Extracted text Block Start
I will accept the suggestion. I will accept
the suggestion, but that will not be three (3) days, that will be five (5)
days. My concern is that this is not repeated.
[81]
There is nothing unreasonable in the ICP’s reasoning
here or in the sentence imposed on the applicant.
[82]
For all these reasons, I find that there is no
justification for the Court’s intervention in this case.
Extracted text Block End
Listed entries Block Start
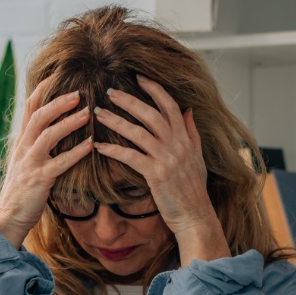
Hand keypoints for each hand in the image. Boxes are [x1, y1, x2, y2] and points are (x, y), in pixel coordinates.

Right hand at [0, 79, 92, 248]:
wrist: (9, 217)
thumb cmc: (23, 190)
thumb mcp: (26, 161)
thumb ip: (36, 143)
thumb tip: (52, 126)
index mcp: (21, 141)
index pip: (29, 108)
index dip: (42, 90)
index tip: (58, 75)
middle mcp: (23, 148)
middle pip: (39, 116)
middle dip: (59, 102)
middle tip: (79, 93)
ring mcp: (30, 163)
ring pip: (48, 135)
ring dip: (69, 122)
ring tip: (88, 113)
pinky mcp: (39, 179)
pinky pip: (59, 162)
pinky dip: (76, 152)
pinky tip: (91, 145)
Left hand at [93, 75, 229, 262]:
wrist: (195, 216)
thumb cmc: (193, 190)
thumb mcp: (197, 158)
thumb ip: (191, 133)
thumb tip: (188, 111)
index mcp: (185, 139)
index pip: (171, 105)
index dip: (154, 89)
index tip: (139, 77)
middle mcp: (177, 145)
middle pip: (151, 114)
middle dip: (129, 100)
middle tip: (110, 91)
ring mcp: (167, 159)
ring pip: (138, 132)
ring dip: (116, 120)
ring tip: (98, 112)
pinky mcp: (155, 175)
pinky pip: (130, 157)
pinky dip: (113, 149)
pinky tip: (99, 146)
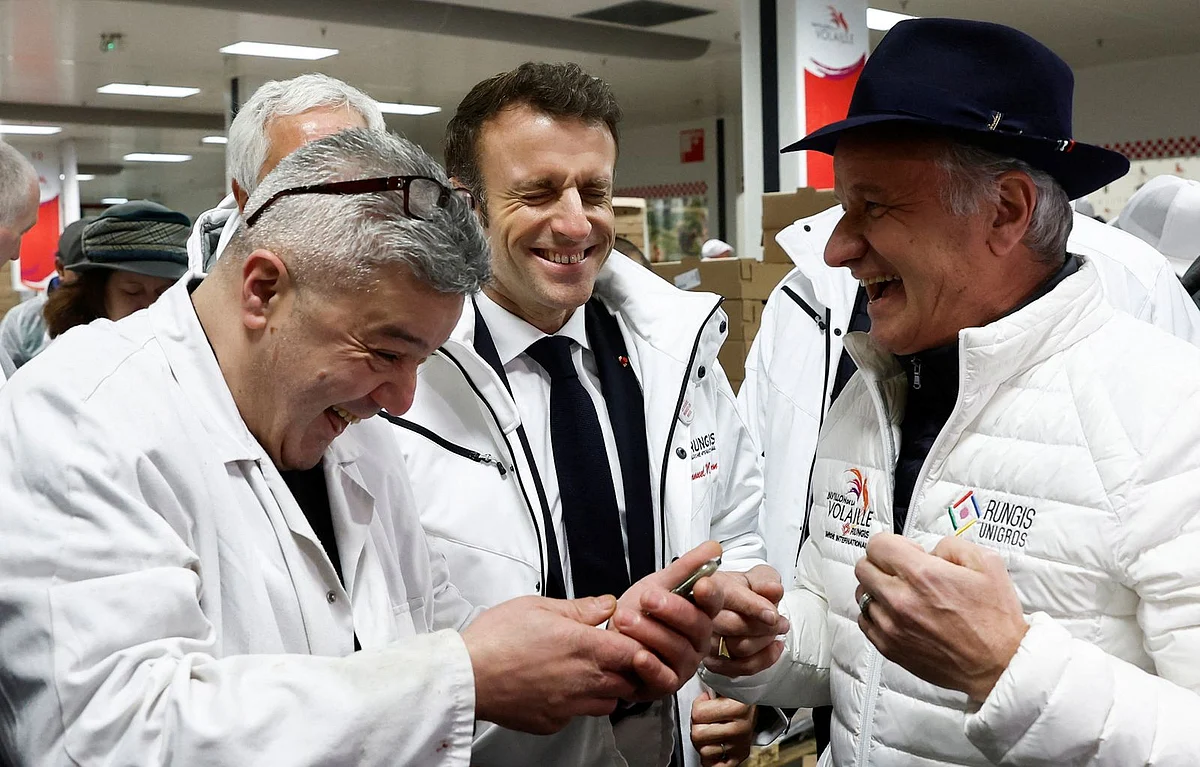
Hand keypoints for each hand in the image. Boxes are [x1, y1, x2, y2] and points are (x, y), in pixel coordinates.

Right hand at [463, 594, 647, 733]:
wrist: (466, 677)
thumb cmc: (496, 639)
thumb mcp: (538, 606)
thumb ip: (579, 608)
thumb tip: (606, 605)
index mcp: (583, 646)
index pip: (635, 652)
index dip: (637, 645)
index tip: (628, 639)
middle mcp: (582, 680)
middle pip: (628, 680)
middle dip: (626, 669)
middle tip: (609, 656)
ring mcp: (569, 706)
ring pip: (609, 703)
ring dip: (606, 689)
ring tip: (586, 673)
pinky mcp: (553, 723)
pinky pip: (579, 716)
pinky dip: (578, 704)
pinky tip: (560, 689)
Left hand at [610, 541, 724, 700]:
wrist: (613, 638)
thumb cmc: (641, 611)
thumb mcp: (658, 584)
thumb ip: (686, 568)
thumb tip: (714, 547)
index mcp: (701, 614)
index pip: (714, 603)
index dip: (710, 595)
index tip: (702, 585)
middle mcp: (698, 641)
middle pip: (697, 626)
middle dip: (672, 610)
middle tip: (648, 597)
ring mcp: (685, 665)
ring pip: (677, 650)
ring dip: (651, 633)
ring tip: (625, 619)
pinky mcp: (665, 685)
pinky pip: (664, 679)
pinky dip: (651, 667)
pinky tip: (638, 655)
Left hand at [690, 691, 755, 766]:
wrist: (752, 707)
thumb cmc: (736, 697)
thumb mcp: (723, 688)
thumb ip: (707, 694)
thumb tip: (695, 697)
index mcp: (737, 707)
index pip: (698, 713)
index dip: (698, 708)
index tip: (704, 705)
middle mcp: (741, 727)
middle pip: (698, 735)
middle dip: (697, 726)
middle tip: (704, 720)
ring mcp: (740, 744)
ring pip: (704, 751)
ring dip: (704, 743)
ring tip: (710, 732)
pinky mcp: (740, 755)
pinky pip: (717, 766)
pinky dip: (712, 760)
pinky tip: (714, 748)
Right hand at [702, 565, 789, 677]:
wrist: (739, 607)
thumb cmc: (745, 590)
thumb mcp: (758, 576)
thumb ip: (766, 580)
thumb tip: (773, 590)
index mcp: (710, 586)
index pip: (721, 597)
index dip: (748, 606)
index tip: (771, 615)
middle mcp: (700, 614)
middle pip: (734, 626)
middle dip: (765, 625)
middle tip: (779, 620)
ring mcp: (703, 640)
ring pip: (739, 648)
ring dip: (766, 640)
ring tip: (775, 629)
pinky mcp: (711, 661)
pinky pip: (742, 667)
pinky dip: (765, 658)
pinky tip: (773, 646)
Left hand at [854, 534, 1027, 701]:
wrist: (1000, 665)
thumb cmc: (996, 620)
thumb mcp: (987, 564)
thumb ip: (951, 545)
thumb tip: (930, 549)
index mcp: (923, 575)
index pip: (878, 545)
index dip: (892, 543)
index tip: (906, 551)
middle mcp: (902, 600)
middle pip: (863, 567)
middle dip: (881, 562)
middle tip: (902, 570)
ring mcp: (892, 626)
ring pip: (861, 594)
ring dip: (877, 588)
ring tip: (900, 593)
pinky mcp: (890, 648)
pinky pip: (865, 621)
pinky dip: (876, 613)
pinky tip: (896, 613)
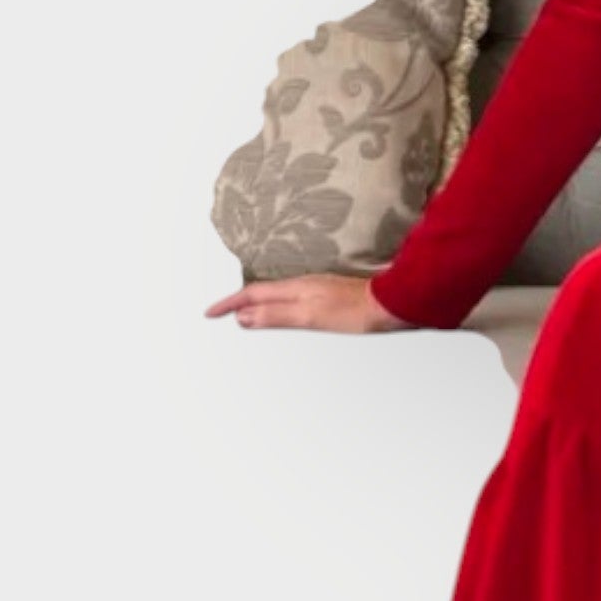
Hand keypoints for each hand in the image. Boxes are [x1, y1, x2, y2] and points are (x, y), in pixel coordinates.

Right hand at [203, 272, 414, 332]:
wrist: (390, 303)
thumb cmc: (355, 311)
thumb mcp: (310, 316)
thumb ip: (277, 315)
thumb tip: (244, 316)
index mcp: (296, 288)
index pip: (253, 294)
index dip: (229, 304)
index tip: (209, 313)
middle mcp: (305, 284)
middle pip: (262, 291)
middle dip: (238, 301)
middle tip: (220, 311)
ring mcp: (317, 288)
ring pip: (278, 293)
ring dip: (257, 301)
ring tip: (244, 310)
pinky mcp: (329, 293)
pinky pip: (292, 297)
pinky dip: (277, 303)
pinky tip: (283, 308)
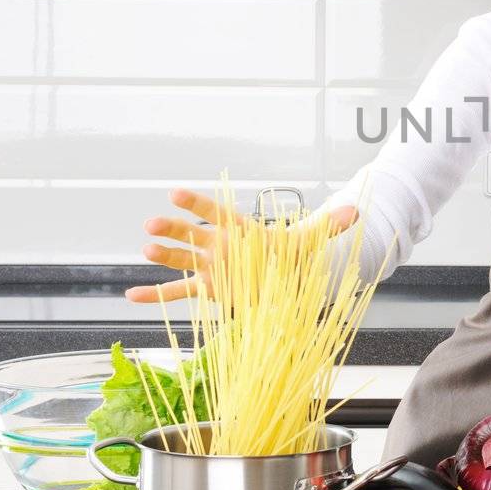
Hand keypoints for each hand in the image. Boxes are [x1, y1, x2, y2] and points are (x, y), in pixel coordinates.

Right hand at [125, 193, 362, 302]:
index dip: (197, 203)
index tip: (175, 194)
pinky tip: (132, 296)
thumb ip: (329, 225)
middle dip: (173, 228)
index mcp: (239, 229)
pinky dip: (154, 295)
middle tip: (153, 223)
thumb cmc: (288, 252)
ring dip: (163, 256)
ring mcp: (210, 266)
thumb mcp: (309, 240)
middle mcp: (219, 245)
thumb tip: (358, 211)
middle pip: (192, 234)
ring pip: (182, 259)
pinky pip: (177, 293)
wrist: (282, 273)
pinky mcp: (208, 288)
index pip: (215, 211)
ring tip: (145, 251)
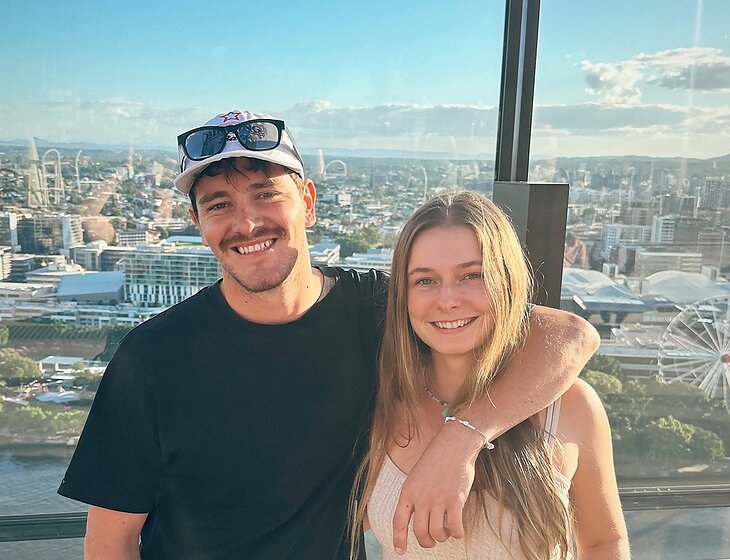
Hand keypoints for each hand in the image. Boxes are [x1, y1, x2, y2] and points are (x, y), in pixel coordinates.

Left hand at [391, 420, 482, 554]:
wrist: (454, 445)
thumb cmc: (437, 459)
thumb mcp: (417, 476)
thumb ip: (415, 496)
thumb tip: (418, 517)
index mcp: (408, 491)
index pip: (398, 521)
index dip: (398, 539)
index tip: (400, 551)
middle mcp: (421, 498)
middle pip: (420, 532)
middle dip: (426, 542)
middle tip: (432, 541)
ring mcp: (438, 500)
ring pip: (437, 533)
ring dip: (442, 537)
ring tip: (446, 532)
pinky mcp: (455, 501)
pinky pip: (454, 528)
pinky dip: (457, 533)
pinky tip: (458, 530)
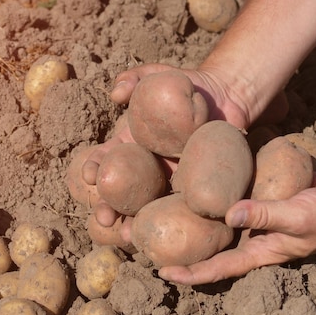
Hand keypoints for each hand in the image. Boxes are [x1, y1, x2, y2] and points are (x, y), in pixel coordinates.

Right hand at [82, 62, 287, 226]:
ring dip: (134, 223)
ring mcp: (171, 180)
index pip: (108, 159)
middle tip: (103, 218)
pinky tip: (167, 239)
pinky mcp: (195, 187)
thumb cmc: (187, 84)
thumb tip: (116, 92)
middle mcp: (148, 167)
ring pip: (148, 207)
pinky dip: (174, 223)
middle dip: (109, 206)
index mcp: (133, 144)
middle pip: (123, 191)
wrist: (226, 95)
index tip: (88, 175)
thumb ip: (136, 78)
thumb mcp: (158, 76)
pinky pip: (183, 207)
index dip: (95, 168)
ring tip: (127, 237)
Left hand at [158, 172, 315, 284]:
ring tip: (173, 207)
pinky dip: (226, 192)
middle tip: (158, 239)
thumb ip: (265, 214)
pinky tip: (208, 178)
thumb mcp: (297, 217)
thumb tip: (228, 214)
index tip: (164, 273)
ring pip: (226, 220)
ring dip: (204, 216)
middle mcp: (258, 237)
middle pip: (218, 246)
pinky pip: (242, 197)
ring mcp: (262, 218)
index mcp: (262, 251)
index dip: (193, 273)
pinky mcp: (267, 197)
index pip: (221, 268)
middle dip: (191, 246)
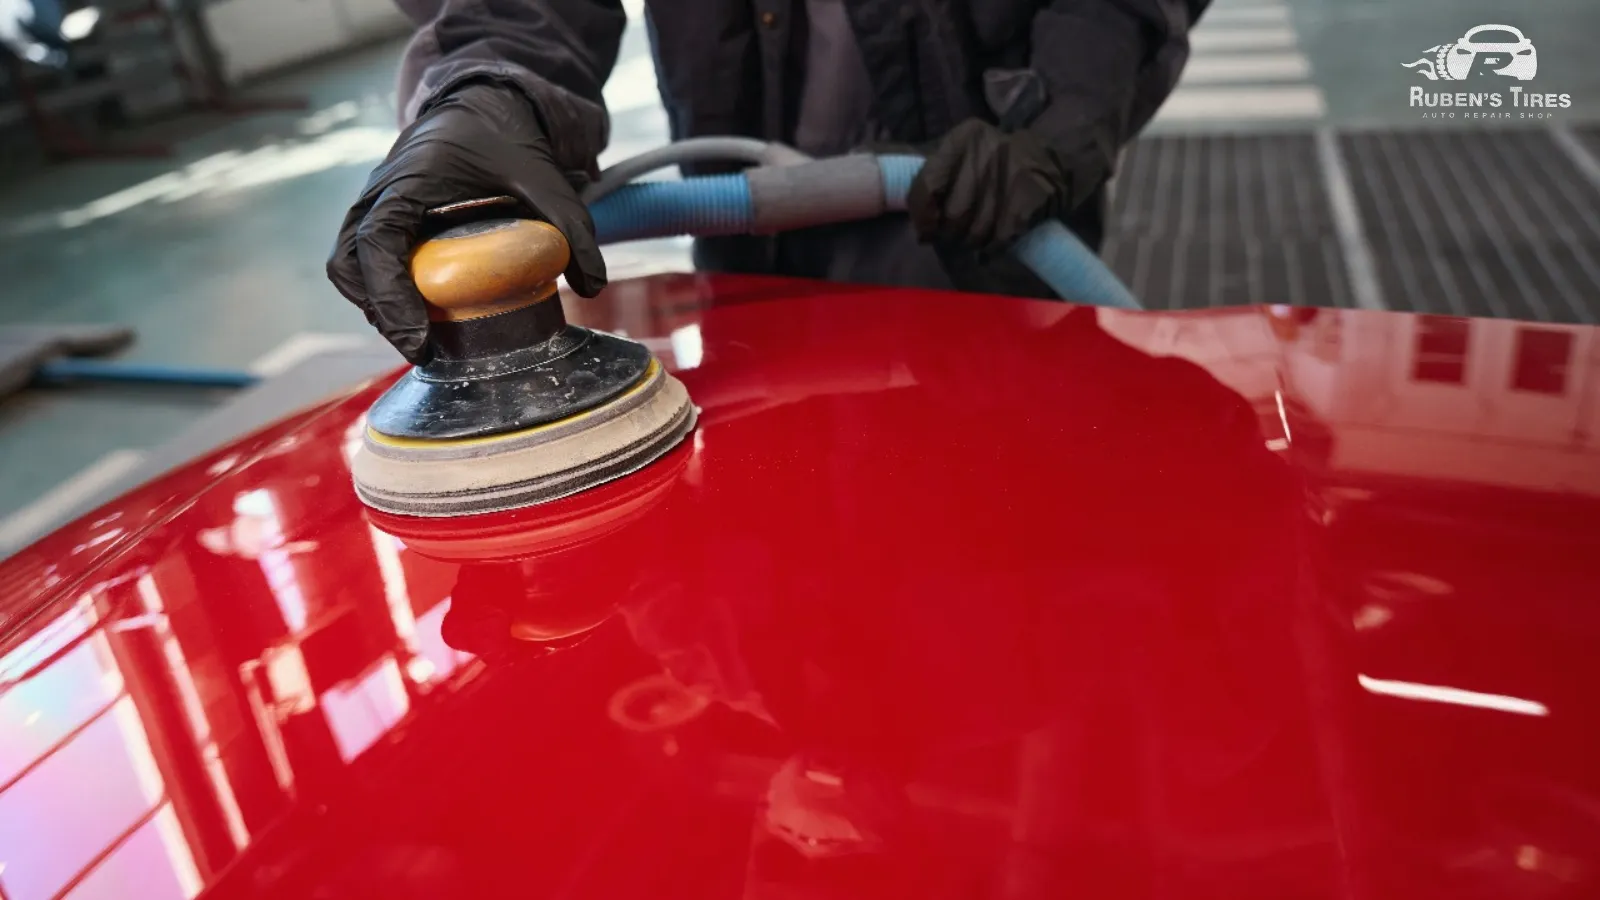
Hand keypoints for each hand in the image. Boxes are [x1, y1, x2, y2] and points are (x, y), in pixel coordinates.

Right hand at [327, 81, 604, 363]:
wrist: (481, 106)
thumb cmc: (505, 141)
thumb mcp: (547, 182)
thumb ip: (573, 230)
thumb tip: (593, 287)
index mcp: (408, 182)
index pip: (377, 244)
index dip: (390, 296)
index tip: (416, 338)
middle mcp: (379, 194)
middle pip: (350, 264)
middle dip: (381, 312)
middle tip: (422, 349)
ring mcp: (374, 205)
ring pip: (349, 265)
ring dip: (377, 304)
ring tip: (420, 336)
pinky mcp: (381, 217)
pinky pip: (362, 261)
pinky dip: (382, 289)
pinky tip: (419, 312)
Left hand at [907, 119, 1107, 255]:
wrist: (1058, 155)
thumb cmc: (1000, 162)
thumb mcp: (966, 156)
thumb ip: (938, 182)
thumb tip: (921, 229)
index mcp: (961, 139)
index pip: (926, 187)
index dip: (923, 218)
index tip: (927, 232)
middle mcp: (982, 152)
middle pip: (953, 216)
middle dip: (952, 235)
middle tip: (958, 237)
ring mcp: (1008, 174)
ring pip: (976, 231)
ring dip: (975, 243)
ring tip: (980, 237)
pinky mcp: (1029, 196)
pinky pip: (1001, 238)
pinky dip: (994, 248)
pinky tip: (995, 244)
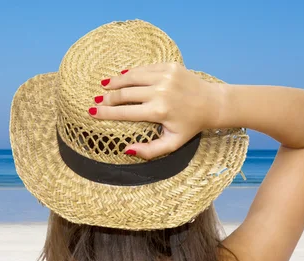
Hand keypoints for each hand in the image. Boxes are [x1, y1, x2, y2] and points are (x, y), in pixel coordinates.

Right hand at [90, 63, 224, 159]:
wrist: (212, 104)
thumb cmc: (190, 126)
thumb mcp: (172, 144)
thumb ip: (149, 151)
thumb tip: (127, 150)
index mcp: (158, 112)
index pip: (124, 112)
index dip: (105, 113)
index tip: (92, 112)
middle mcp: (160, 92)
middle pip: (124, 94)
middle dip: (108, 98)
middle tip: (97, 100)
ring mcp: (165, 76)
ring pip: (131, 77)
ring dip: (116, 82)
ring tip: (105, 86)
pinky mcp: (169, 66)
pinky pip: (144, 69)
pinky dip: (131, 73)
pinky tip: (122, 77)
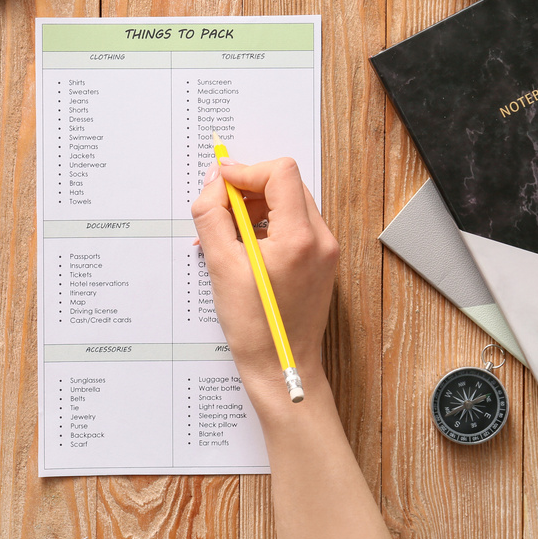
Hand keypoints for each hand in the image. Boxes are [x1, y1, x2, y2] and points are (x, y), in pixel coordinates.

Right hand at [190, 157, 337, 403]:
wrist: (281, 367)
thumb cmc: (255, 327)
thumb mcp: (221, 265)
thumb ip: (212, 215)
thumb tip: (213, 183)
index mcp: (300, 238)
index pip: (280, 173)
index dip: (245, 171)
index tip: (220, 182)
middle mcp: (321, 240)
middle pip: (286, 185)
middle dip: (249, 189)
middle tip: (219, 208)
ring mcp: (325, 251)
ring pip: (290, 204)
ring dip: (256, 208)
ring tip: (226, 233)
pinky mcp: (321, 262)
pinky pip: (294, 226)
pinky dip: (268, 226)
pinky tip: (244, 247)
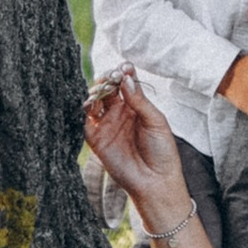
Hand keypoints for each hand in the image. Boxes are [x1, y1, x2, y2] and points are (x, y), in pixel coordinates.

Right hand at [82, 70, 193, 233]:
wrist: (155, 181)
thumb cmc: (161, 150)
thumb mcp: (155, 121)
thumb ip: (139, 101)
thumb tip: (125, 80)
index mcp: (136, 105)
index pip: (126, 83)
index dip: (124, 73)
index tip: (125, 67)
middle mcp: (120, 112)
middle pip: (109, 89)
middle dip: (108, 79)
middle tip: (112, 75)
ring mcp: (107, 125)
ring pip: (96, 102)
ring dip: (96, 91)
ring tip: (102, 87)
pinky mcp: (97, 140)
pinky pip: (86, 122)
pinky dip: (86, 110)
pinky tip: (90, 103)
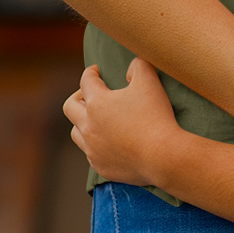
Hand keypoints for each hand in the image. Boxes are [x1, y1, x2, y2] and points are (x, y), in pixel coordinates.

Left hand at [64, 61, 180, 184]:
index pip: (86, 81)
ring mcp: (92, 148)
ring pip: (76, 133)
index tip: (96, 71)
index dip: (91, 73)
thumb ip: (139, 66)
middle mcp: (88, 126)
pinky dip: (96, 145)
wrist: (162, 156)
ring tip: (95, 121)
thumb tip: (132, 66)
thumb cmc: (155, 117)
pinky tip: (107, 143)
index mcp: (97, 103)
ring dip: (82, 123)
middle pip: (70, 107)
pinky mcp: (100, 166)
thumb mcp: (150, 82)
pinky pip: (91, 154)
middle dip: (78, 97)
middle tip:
Listed entries Block End
Print the passage of the court ruling starting at "I will accept the" and ending at "is not repeated.". The entries have no connection to the text.

I will accept the suggestion. I will accept
the suggestion, but that will not be three (3) days, that will be five (5)
days. My concern is that this is not repeated.